WORK ORDER - Up to and including the final line, please copy every line exactly, starting from the one that contains "middle dip: (213, 163)" in the material below.
== Segment start ==
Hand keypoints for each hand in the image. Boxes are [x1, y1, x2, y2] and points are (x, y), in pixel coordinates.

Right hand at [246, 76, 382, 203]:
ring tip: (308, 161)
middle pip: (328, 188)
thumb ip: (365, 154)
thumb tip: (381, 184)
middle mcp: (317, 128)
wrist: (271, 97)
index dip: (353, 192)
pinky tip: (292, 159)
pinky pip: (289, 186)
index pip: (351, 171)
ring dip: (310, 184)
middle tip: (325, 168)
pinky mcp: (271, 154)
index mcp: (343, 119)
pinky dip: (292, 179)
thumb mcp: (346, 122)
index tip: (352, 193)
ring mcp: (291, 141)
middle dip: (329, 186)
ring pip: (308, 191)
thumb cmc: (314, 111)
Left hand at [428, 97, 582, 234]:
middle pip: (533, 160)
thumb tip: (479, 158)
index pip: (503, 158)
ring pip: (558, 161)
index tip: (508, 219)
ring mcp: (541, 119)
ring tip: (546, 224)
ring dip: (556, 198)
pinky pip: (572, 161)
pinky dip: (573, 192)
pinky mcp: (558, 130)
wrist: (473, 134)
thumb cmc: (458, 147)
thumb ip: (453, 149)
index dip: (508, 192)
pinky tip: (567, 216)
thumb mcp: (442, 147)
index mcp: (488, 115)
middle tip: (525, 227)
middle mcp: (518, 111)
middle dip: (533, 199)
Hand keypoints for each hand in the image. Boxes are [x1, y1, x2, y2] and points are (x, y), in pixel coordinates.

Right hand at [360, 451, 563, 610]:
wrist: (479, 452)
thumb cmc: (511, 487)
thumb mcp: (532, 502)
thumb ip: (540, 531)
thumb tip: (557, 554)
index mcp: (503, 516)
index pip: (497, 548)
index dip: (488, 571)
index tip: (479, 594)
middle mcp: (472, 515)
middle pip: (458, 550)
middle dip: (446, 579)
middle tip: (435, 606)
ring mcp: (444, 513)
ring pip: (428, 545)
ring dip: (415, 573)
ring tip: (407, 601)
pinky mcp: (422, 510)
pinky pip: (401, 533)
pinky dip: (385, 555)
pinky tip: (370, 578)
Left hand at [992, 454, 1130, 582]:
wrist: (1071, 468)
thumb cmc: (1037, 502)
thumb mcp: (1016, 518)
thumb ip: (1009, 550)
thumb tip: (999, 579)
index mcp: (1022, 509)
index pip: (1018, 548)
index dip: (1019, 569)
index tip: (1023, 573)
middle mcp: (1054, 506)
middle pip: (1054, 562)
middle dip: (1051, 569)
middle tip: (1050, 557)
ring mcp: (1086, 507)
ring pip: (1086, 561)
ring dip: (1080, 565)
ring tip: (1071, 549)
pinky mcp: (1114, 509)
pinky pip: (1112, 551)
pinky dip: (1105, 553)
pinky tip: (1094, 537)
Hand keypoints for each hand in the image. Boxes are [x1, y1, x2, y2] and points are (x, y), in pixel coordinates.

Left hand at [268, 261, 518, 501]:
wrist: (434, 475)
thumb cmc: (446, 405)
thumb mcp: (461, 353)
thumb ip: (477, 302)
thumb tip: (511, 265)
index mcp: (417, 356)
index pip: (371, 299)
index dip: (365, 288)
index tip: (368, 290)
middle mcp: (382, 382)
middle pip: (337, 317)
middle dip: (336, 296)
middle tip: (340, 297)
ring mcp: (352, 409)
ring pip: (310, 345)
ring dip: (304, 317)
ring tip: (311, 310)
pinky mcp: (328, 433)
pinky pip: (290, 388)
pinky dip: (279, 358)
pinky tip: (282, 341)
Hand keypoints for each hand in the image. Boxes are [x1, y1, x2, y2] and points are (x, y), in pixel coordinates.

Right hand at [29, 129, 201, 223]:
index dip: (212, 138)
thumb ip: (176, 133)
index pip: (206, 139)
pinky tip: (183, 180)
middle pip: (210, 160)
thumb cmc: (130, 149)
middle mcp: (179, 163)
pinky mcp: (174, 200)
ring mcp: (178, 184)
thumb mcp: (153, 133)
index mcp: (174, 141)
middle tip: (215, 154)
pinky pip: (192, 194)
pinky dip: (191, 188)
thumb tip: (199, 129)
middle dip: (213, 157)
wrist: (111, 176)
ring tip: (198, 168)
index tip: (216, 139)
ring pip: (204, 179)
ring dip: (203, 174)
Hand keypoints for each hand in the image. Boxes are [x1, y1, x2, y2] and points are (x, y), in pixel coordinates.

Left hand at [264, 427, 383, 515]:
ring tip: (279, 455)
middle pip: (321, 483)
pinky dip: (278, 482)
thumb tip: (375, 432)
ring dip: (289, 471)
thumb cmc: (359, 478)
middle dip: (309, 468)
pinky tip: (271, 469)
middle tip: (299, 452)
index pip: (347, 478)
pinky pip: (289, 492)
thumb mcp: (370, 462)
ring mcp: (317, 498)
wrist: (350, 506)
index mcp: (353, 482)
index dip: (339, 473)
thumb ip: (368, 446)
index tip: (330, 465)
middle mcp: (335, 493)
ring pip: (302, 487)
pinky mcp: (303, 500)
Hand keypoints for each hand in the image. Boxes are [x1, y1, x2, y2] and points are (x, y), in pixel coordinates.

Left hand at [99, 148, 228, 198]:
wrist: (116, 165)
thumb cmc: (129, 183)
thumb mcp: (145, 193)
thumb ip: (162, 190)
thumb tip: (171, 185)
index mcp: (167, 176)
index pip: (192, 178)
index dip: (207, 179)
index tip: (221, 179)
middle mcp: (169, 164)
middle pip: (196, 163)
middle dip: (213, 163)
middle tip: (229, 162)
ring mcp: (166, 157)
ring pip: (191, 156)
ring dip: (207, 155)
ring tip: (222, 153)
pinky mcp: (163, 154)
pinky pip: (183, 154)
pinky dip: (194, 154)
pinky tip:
== Segment end ==
YOUR RESPONSE -
middle dip: (213, 163)
middle tip: (229, 162)
ring mcp: (166, 157)
ring pip: (191, 156)
ring dip: (207, 155)
ring tip: (222, 153)
pinky mcp: (163, 154)
pinky pip: (183, 154)
pinky dip: (194, 154)
pinky tip:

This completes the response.